Excerpt:
● ● ● ● ● ● ●

From nobody@FreeBSD.org  Sat Jan 17 16:13:04 2009
Return-Path: <nobody@FreeBSD.org>
Received: from mx1.freebsd.org (mx1.freebsd.org [IPv6:2001:4f8:fff6::34])
	by hub.freebsd.org (Postfix) with ESMTP id 54EE8106566B
	for <freebsd-gnats-submit@FreeBSD.org>; Sat, 17 Jan 2009 16:13:04 +0000 (UTC)
	(envelope-from nobody@FreeBSD.org)
Received: from www.freebsd.org (www.freebsd.org [IPv6:2001:4f8:fff6::21])
	by mx1.freebsd.org (Postfix) with ESMTP id 281C78FC21
	for <freebsd-gnats-submit@FreeBSD.org>; Sat, 17 Jan 2009 16:13:04 +0000 (UTC)
	(envelope-from nobody@FreeBSD.org)
Received: from www.freebsd.org (localhost [127.0.0.1])
	by www.freebsd.org (8.14.3/8.14.3) with ESMTP id n0HGD3t7009449
	for <freebsd-gnats-submit@FreeBSD.org>; Sat, 17 Jan 2009 16:13:03 GMT
	(envelope-from nobody@www.freebsd.org)
Received: (from nobody@localhost)
	by www.freebsd.org (8.14.3/8.14.3/Submit) id n0HGD3Qj009412;
	Sat, 17 Jan 2009 16:13:03 GMT
	(envelope-from nobody)

● ● ● ● ● ● ●

Aim of the exercise: Decide whether each statement agrees with the email headers, answering yes or no and quoting the deciding words: (a) hub.freebsd.org took in the message with Postfix; (b) the message was addressed to freebsd-bugs@FreeBSD.org; (c) the hops were stamped on a Sunday.

Given material:
● ● ● ● ● ● ●

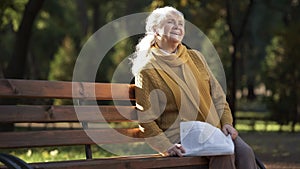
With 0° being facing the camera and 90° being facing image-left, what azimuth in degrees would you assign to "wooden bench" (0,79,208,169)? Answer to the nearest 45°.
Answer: approximately 315°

● ● ● ● ● ● ●

Answer section:
(a) Yes: "by hub.freebsd.org (Postfix) with ESMTP id 54EE8106566B"
(b) No: "for <freebsd-gnats-submit@FreeBSD.org>"
(c) No: "Sat, 17 Jan 2009"